Extracted data Block Start

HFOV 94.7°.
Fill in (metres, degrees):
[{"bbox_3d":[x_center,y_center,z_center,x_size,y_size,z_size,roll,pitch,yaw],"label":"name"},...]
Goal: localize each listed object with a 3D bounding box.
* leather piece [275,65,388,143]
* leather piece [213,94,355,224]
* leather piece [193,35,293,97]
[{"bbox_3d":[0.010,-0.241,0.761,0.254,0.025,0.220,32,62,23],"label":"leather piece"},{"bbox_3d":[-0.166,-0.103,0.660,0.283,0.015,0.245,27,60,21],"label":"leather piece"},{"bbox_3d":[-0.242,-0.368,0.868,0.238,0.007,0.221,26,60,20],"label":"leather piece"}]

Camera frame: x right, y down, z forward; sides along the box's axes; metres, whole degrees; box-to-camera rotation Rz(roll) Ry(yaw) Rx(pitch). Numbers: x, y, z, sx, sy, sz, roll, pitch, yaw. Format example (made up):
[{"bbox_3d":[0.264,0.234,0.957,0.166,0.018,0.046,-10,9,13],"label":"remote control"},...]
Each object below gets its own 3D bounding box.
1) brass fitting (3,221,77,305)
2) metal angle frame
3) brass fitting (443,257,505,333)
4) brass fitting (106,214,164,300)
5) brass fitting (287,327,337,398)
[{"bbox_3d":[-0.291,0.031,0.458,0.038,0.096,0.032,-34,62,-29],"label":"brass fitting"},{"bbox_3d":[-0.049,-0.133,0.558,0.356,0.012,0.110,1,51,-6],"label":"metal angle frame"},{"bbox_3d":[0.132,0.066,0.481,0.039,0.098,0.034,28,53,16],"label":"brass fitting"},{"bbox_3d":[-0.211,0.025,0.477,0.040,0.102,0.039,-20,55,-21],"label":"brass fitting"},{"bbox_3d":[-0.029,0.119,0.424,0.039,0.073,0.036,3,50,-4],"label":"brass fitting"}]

Extracted data Block End
Extracted data Block Start

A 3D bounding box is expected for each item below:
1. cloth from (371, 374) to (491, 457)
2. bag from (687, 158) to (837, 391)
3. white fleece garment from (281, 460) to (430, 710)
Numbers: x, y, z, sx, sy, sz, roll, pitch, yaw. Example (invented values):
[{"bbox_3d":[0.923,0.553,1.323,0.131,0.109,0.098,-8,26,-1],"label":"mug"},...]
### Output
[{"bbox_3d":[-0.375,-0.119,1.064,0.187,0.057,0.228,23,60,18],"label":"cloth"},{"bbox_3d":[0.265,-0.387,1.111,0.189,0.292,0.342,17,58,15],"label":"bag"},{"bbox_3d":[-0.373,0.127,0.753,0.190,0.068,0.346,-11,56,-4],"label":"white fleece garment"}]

Extracted data Block End

### Task item:
The string "degrees" may appear in the entries. Say how many lines contain it, as a bare number.

### Output below:
2